Predictors of diabetes remission by other authors include EWL in excess of 31% at 6 months and a shorter duration of diabetes preoperatively [28, 29]. Torquati et al. found that patients with a smaller preoperative waist circumference and those on oral hypoglycaemics, as opposed to insulin, were more likely to achieve remission [11]. Whilst we found that a duration of diabetes greater than 10 years predicts remission, Schauer et al. concluded that patients with less than 5 years of the disease, diet controlled T2DM and the greatest weight loss after surgery were most likely to achieve complete remission of T2DM after RYGB [26]. The disparity in our results may be due to relatively smaller numbers, with diabetics representing only 17.7% of all RYGB performed in this time period. Further experience will be invaluable in clarifying the pattern of response.

Long-term weight control may be important for durable diabetes remission. In their 5-year follow-up study of RYGB outcomes in 177 obese diabetics, Chikunguwo et al. found that T2DM recurred in 43.1% of subjects, which was associated with the regaining of lost weight [30]. They also demonstrated higher rates of remission in the female population despite better durability in males. Our study also demonstrated higher rates of remission in females compared to males (74% vs 18%); however, the male group contained only small numbers (n = 11).

Controversy still exists over which bariatric procedure achieves the greatest rate of remission. Buchwald reported a lower rate with purely restrictive intervention (laparoscopic adjustable gastric band (LAGB)) when compared to the malabsorptive procedures (RYGB and biliopancreatic diversion (BPD)) [10]. In contrast, Parikh report an equivalent rate of remission between LAGB, RYGB and BPD despite the disparity in %EWL [28]. Parikh and colleagues described a %EWL at 1 and 2 years after RYGB of 66% and 68%, respectively. They reported the proportion of patients at 1 year requiring insulin at 7%, reduced from 28% preoperatively. Oral hypoglycaemic requirements at 1 year were 22%, reduced from 87% preoperatively. Our study complements these findings, demonstrating 1- and 2-year %EWLs at 63.2% and 84.1%, respectively. The proportion of patients at 1 year requiring insulin was 8.2%, reduced from 26.5% preoperatively, and for oral hypoglycaemics was 23.5%, reduced from 73.5% preoperatively.

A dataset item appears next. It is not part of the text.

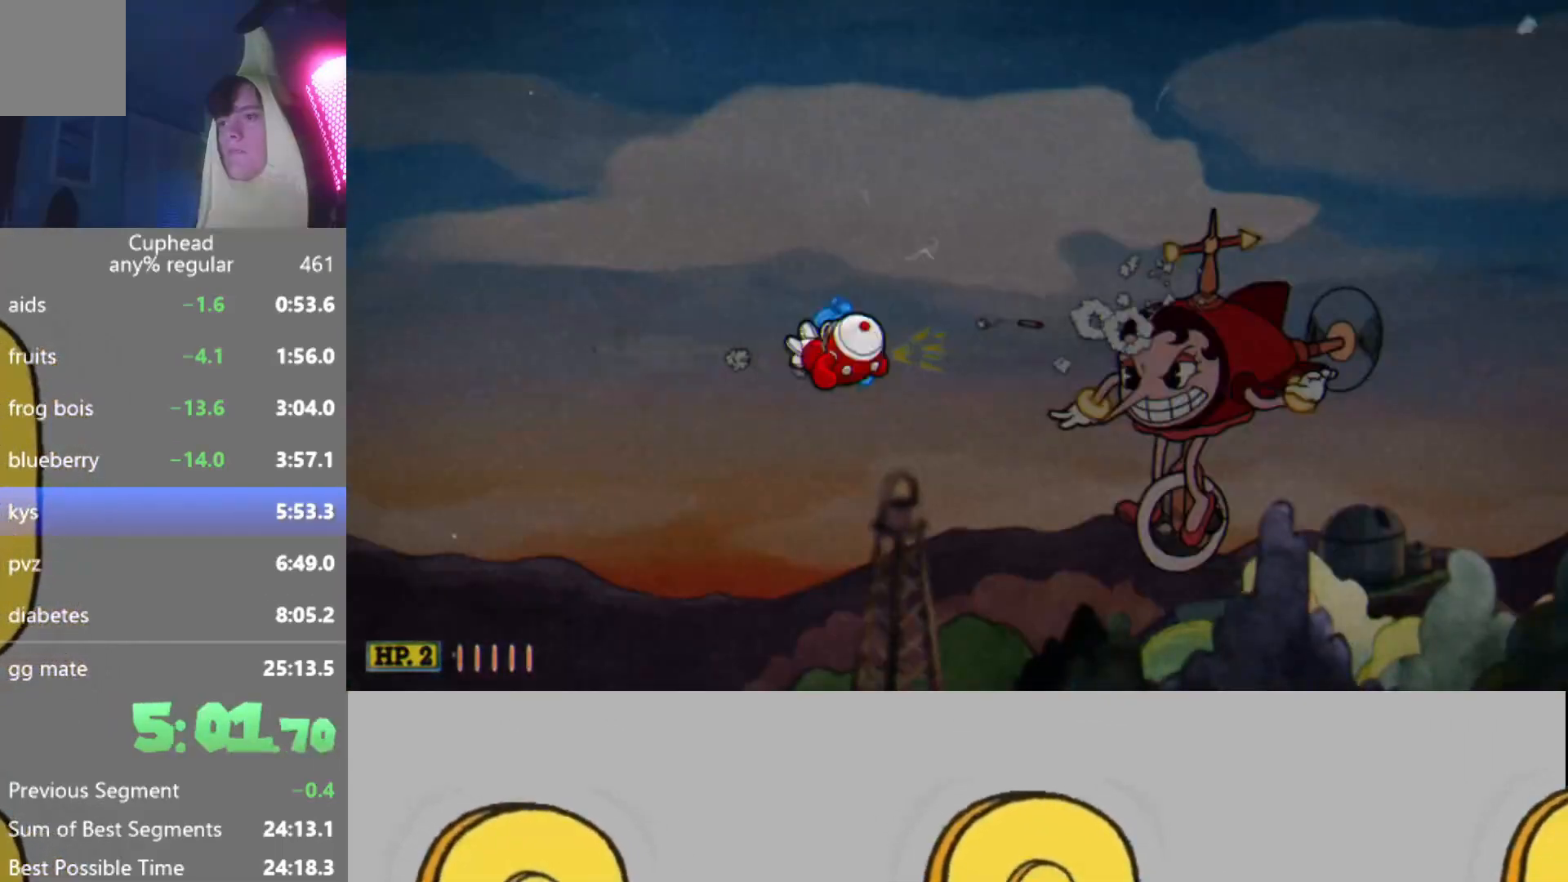
{"buttons": [], "left_stick": "center", "events": []}
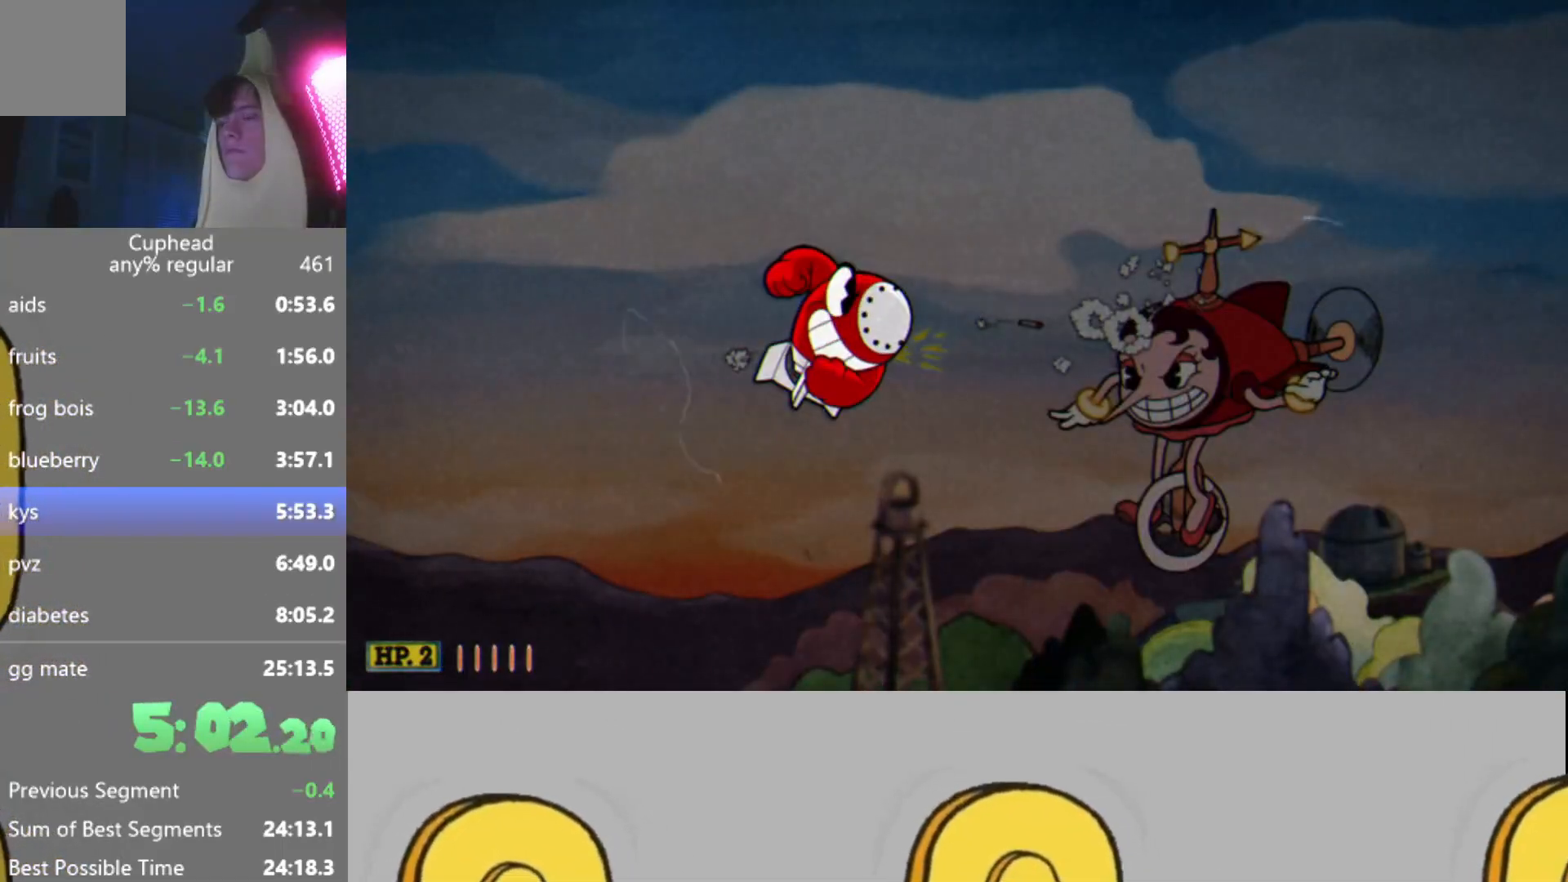
{"buttons": [], "left_stick": "center", "events": []}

Current NICE guidelines only permit surgery in diabetics with a BMI exceeding 35. Increasing interest surrounds the non-obese subject and the concept of ‘metabolic surgery’, although only a few small studies have examined subjects with a BMI <35. Shah et al. reviewed RYGB outcomes in 15 diabetics with a BMI between 20 and 34. Although lacking long-term follow up, these results demonstrated a 100% remission of T2DM at 9 months [31]. The mean postoperative HbA1c fell from 11 ± 3.5% to 5.9 ± 1.5%, with a mean BMI change of 2 ± 1.5 kg/m2. However, conflicting data have emerged from other authors. Lee et al. compared 44 subjects with a BMI <35 to 114 subjects with a BMI >35. They concluded that laparoscopic gastric bypass resulted in a return to normoglycaemia in 89.5% with a BMI <35 compared to 98.5 with a BMI > 35 at 12 months postoperatively [32].

Studies have demonstrated that the predisposition to central obesity, despite a relatively low BMI, is core to the development of high metabolic risk factors [33]. A study from China has noted that, in a population with a 4.3% prevalence of obesity, the prevalence of T2DM was more than double at 9.8% [34]. This suggests that the BMI definition may have limitations in the context of metabolic syndrome. In light of such findings, the Asia-Pacific Bariatric Society has altered its indication for bariatric surgery to subjects with T2DM and a BMI >32 [35]. Long-term data in non-obese diabetic subjects are yet to be published.

Our data confirm that laparoscopic RYGB for morbid obesity achieves significant weight reduction in the diabetic population with the additional benefit of achieving normoglycaemia in a substantial proportion. This study suggests that a shorter duration and better control of diabetes prior to surgery may predict a better rate of disease remission. It supports the argument for early surgical intervention in the morbidly obese diabetic patient.